_What to work on_: Report how many lines of the records below contain the string "lung". Give the number only.

Dataset entries
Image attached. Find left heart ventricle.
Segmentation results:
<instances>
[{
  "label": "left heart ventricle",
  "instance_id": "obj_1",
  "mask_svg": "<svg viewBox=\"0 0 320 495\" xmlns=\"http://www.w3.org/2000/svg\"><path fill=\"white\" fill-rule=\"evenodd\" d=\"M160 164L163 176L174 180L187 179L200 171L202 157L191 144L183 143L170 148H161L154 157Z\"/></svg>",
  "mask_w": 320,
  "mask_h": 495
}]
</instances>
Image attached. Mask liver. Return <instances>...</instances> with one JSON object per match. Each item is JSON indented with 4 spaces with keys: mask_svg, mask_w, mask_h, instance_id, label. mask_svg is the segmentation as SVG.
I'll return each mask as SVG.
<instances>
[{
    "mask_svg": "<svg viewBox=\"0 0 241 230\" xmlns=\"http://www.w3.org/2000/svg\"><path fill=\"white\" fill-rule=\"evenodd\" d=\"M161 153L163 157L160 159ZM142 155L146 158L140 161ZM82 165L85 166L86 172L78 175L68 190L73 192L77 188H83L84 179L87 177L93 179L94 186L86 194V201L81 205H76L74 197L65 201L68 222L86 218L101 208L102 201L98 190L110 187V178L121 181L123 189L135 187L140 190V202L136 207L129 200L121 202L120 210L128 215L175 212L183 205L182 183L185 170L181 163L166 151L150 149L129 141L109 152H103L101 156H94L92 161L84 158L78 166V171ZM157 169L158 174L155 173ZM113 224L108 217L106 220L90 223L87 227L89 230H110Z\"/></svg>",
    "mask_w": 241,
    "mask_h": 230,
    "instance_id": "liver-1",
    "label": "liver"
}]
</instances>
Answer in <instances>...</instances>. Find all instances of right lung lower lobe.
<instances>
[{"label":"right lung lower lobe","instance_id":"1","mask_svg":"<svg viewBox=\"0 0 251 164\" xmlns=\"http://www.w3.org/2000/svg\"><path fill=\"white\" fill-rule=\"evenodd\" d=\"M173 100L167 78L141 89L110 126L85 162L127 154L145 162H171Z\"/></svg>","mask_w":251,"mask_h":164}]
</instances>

_Response_: 2